JAKARTA – Menteri Koordinator Bidang Perekonomian Airlangga Hartarto mengajak kepada seluruh masyarakat Indonesia untuk meningkatkan wawasan dengan gemar membaca.

Menurut Menko Airlangga Hartarto, gemar membaca adalah langkah awal peningkatan kualitas Sumber Daya Manusi (SDM).

‘’Membaca merupakan jendela dunia untuk memperoleh informasi dan pengetahuan sehingga dapat menambah wawasan,’’kata Menko Airlangga Hartarto dalam keterangannya, Jumat, (4/1).

Menko Airlangga menyebutkan, berdasarkan hasil survei tingkat literasi atau gemar membaca di Indonesia tergolong masih rendah dan berada di peringkat 62 dari 70 negara.

Untuk itu, program-program peningkatan literasi akan terus dikuatkan oleh pemerintah dan lembaga-lembaga terkait agar kemampuan literasi masyarakat terus meningkat.

‘’Salah satu strategi yang dapat dilakukan adalah dengan peningkatan akses terhadap sumber bacaan berkualitas,’’katanya.

Menko Airlangga Hartarto juga mendorong agar perusahaan-perusahaan koorperasi penerbit dapat mempermudah akses kepada seluruh masyarakat Indonesia melalui literasi digitalisasi.

‘’Melalui sumber bacaan buku maupun sumber literasi produktivitas bangsa dapat ditingkatkan,’’ujarnya.

Sumber-sumber bacaan diharapkan memberikan nilai kreativitas dan bisa menciptakan inovasi.
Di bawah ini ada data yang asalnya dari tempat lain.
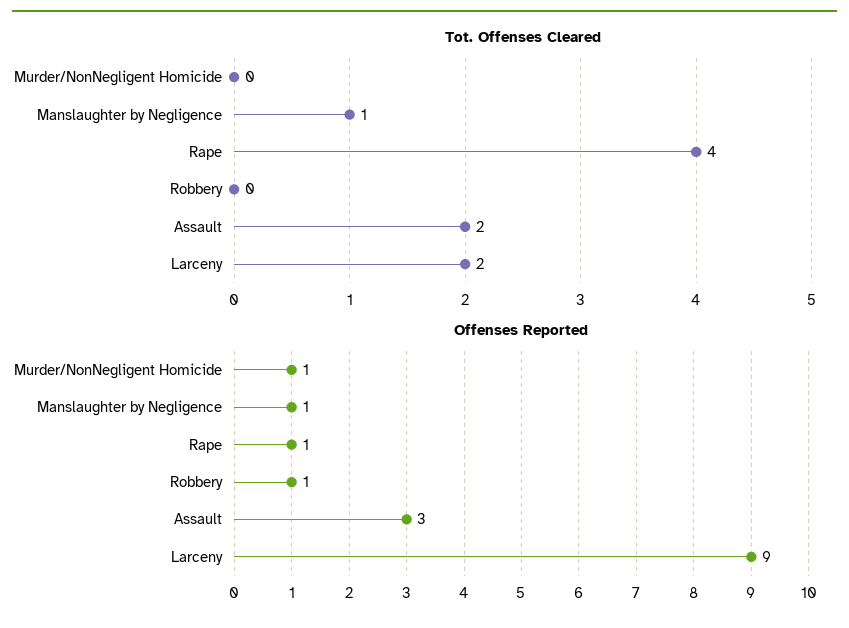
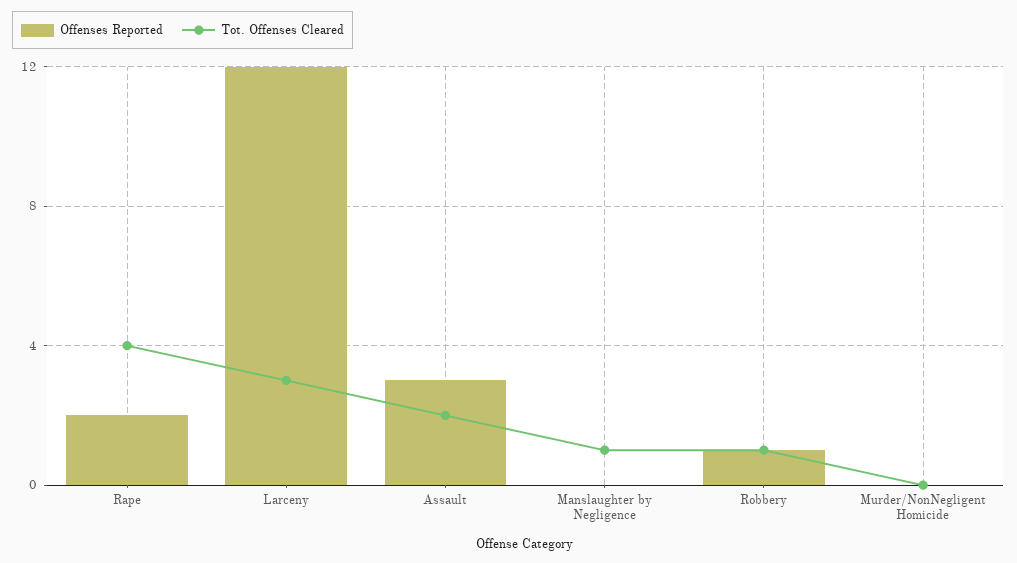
  {
    "Tot. Offenses Cleared": {
      "Murder/NonNegligent Homicide": 0,
      "Manslaughter by Negligence": 1,
      "Rape": 4,
-     "Robbery": 0,
+     "Robbery": 1,
      "Assault": 2,
-     "Larceny": 2
+     "Larceny": 3
    },
    "Offenses Reported": {
-     "Murder/NonNegligent Homicide": 1,
+     "Murder/NonNegligent Homicide": 0,
-     "Manslaughter by Negligence": 1,
+     "Manslaughter by Negligence": 0,
-     "Rape": 1,
+     "Rape": 2,
      "Robbery": 1,
      "Assault": 3,
-     "Larceny": 9
+     "Larceny": 12
    }
  }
Sehingga dapat mendorong wirausaha di masyarakat.

Saat ini, rasio kewirausahaan di Indonesia masih rendah, yakni sebesar 3,47% dari total populasi dan didominasi oleh pelaku usaha generasi muda dengan rentang usia 25-34 tahun.

Generasi muda yang berkualitas tinggi memang mempunyai peran penting dalam kemajuan kewirausahaan dan ekonomi bangsa.

Sebagai cerminan kinerja kewirausahaan Indonesia juga dapat dilihat dari kinerja UMKM terhadap pertumbuhan ekonomi.

Pelaku UMKM merupakan pendorong utama bagi perekonomian, mengingat kontribusi UMKM terhadap PDB telah mencapai 61%.

Selain itu, UMKM memiliki kemampuan penyerapan tenaga kerja mencapai 97% dari total penyerapan tenaga kerja nasional.

Total investasi di sektor UMKM telah mencapai 60% dari total investasi nasional, dan kontribusinya terhadap ekspor nonmigas juga cukup signifkan yakni mencapai 16% dari total ekspor.

Untuk mendukung perkembangan UMKM Pemerintah juga telah memberikan dukungan pembiayaan bagi wirausaha maupun UMKM melalui program Kredit Usaha Rakyat (KUR).

Segmentasi KUR yang telah terbagi menjadi KUR Super Mikro, Mikro, dan Kecil dapat dimanfaatkan seluruh masyarakat yang membutuhkan sumber permodalan.